Sorry I got DOCTYPE confused with ENCODING. !

I spent an entire day trying to understand why Unicode Symbols I’ve placed in my HTML either show in one Browser but not another -or- don’t show at all. I’ve coded the document as HTML Strict and it validates, but I guess I thought by using UTF-8 as the ENCODING I would be coding the most generous range possible for either browser (Firefox or Chrome) to render the symbols accurately. The same font is being used for display (Arial) in both FF and Chrome, so since I’m obviously not understanding this on a technical level may I ask the forum:

Should I (Can I?) use multiple ENCODING so the browser is forced to render the Unicode Symbols?

And if there is no way to globally force Unicode Symbols to display, how may I at least structure HTML Strict documents with their broadest range possible before cutting out and ignoring the code altogether?

Thanks. And please move to correct forum if I once again picked the wrong one!

No - a document can only have one doctype - that doctype can indicate multiple document types within it without needing multiples.

The doctype has nothing to do with the character encoding.

How are you specifying the character encoding? Do you have it defined in an HTTP header or are you relying on it getting picked up from within the HTML itself? If in the HTML is it the very first statement in the tag?

Felgall many apologies! I’ve corrected my subject and my lead post. I am of course not referring to DOCTYPE, I’m referring to CHARACTER ENCODING. Will upload a file shortly.

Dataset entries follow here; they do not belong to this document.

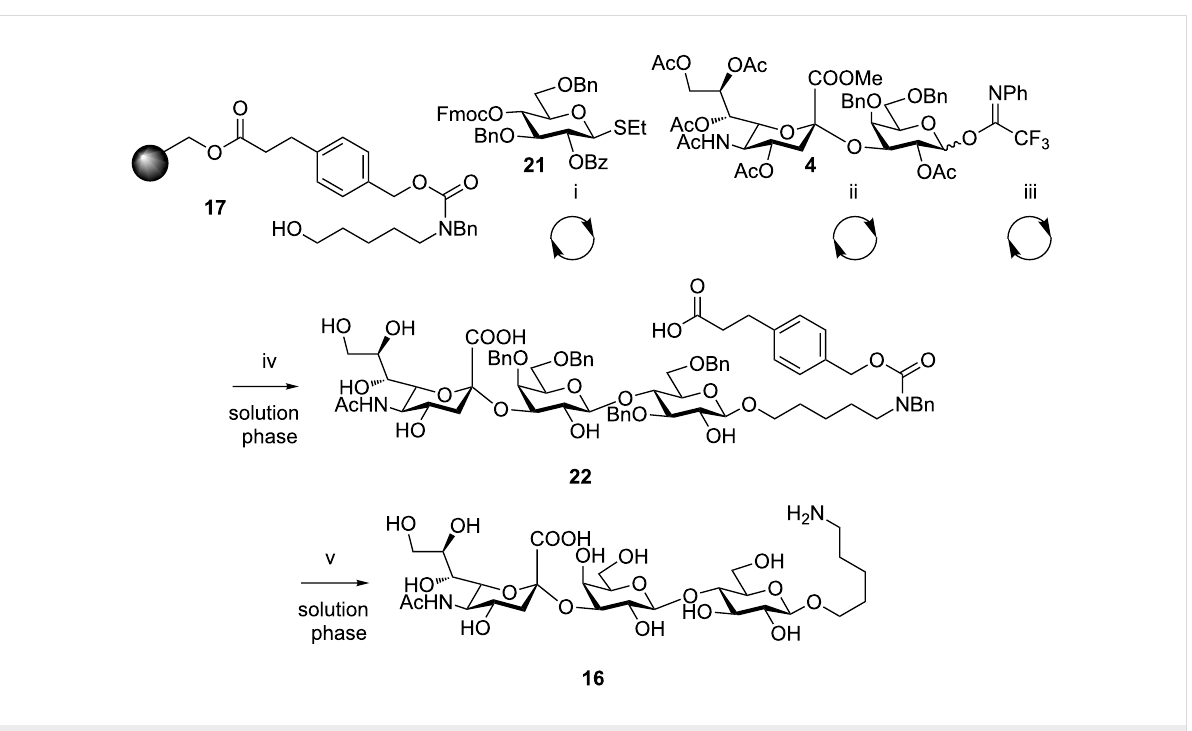
Scheme 4: Automated synthesis of 16 . Reagents and conditions: (i) (a) NIS, TfOH, dioxane, DCM, − 40 to − 20 °C, 40 min; (b) piperidine, DMF. (ii) (a) TMSOTf, DCM, 0 °C, 2 h; (b) piperidine, DMF. (iii) NaOMe, MeOH, DCM, 1.5 h. (iv) KOH, MeOH, H 2 O, THF, 60 °C, 40%. (v) Pd/C, H 2 , MeOH/H 2 O, cat. AcOH, 91% (for experimental details see the supporting information of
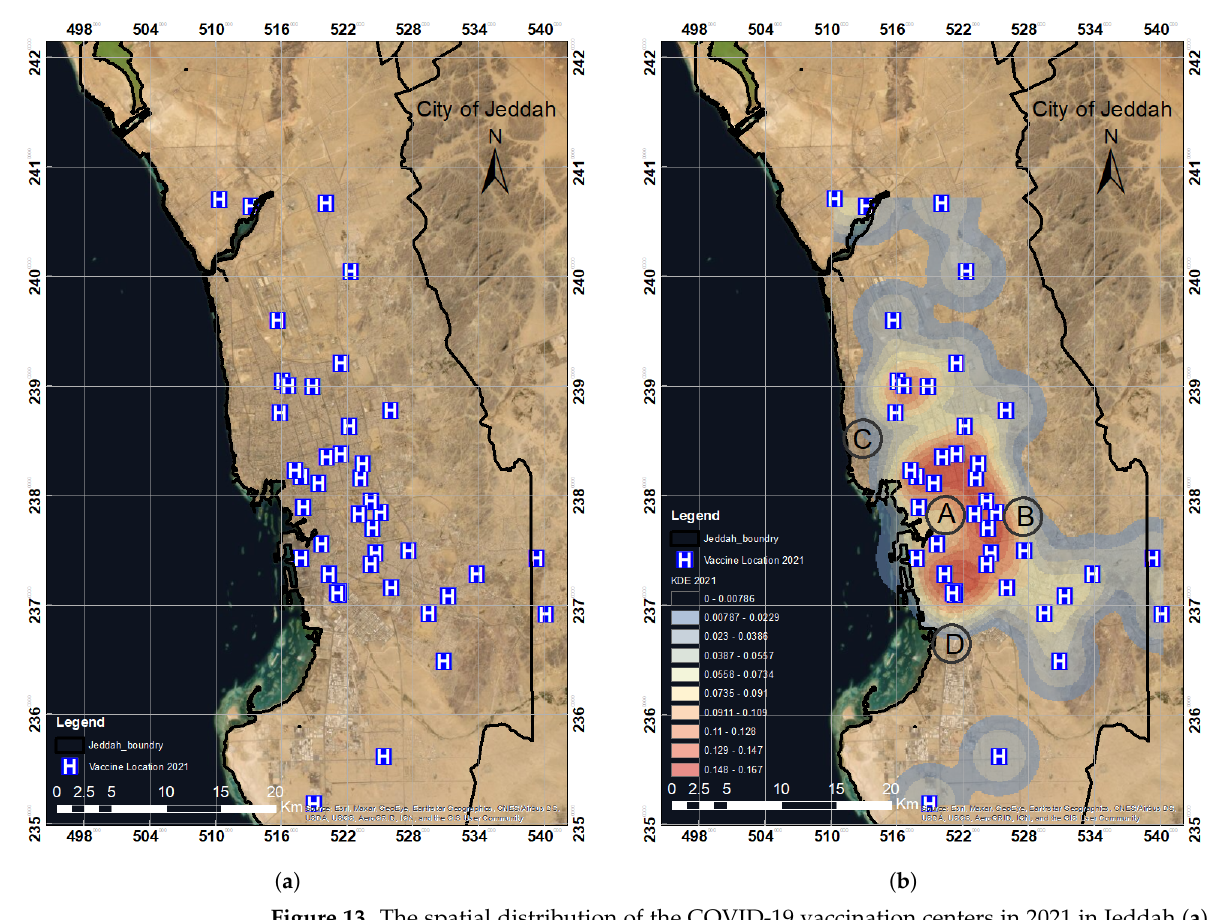
Figure 13. The spatial distribution of the COVID-19 vaccination centers in 2021 in Jeddah ( a ) and the KDE analysis for all 42 vaccination locations in Jeddah in 2021 ( b ), where zone A highlights the city center and zones B and C and D high demand points within uncovered regions. ( a ) Spatial distribution map of the vaccination centers in 2021. ( b ) KDE analysis of vaccination locations in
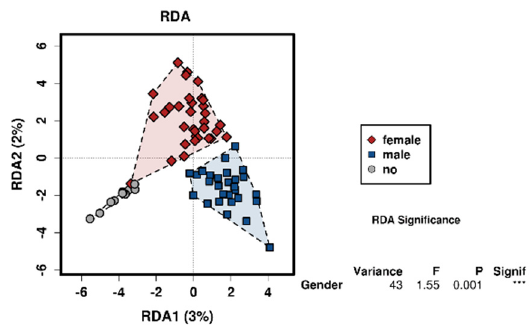
Figure 5. Redundancy analysis (RDA) plot of female and male participants. “No” (grey) indicates the controls. The figure shows significant differences between the sexes. Female, male, and controls are clustering separately. The overlapping of controls with a female sample indicates a low number of reads in the female sample.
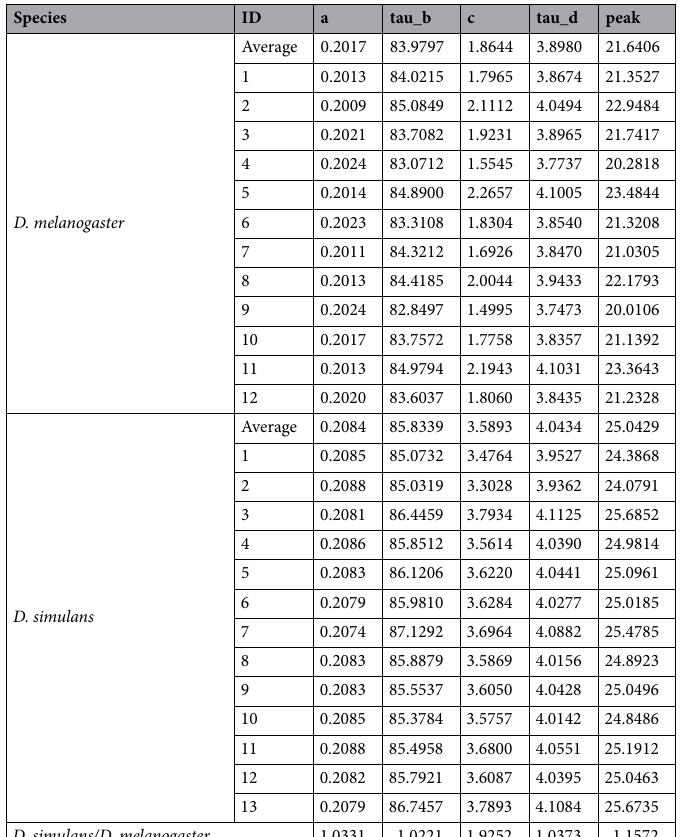
Table 1. Parameters of fit function. Parameters of the average and each individual estimated by MCMC are shown. Calcium imaging datasets of D. melanogaster (N = 12) and D. simulans (N = 13) were used. An ID was assigned to each individual dataset. The ratios of average parameters between species are shown at the bottom ( D. simulans / D. melanogaster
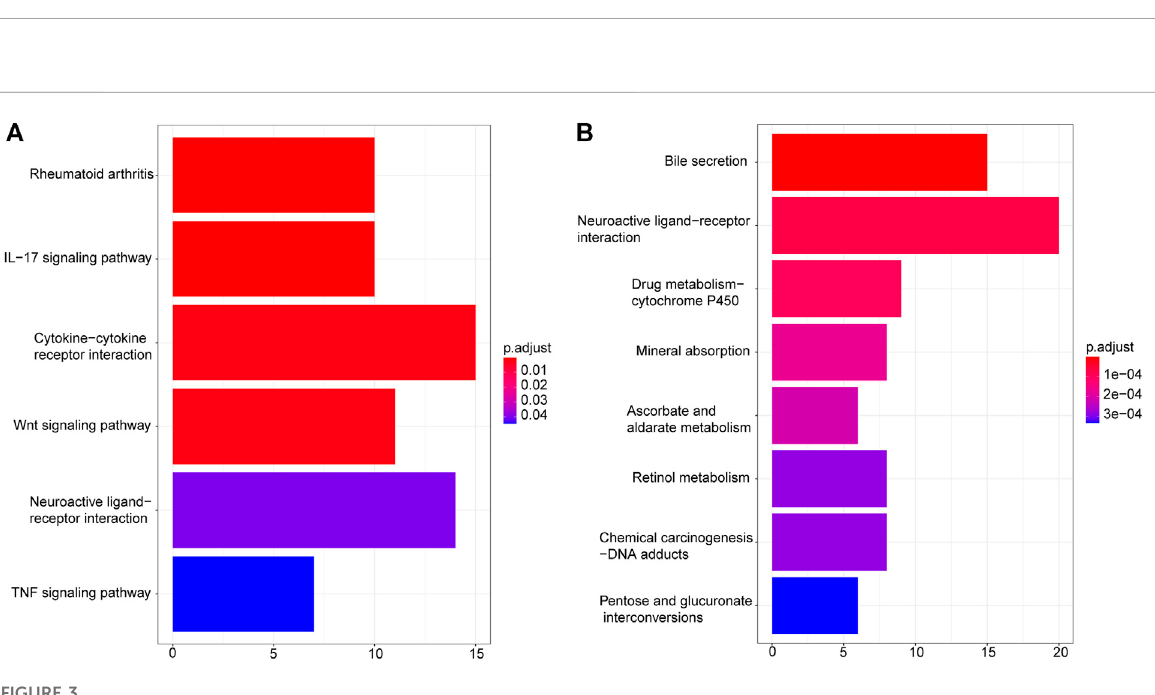
FIGURE 3 KEGG enrichment analysis of DEGs. (A) . Upregulated DEGs. (B) Downregulated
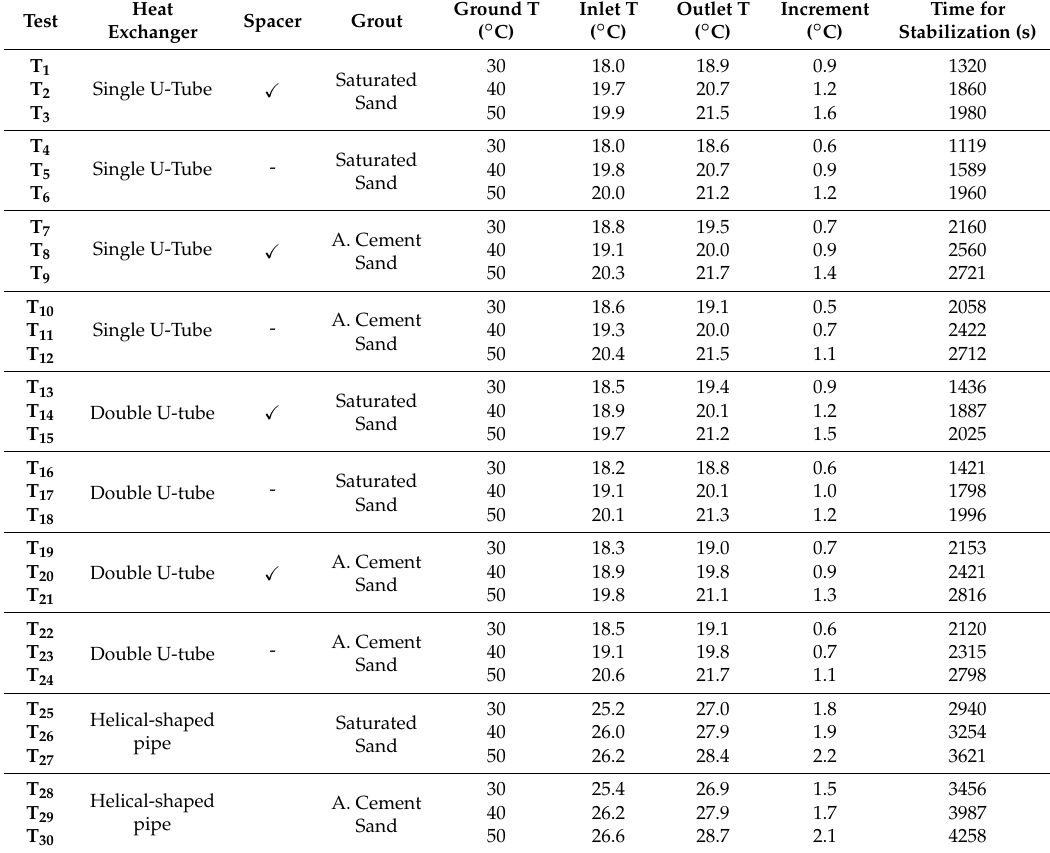
Table 3. Different tests experimented in laboratory and temperature and time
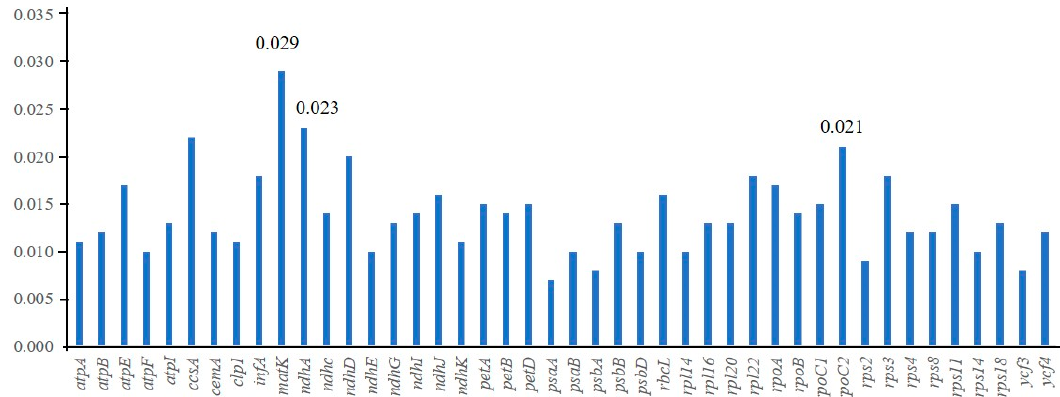
Figure 6. The K2P values for individual protein coding genes.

Okay, here is a nice chunk. This displays in Firefox and will not display in Chrome. This is an HTML STRICT file testing for the Unicode Geometric Shape/Drawing rendering as an extra-large bullet (or dot, or circle)
##●
showing up as ●

And attached is the HTML FILE . . . 9679.html.
9679.html (6.1 KB)

There should be a middle column with a ● bullet next to each entry in column 3, as highlited in this graphic:

● shows for me in
Firefox
Firefox Dev
Chrome
IE
Opera
Vivaldi

with this beginning mark-up

<!DOCTYPE HTML>
<html lang="en">
<head>
<title>UTF Test</title>
<meta charset="utf-8" />
<meta name="viewport" content="width=device-width,initial-scale=1" />

Specifying the character set in the document itself isn’t the most important thing, as it’s your server setting that weights in more on that count—as felgall noted by asking about the HTTP header.

You can check in your browser what character encoding is being served up.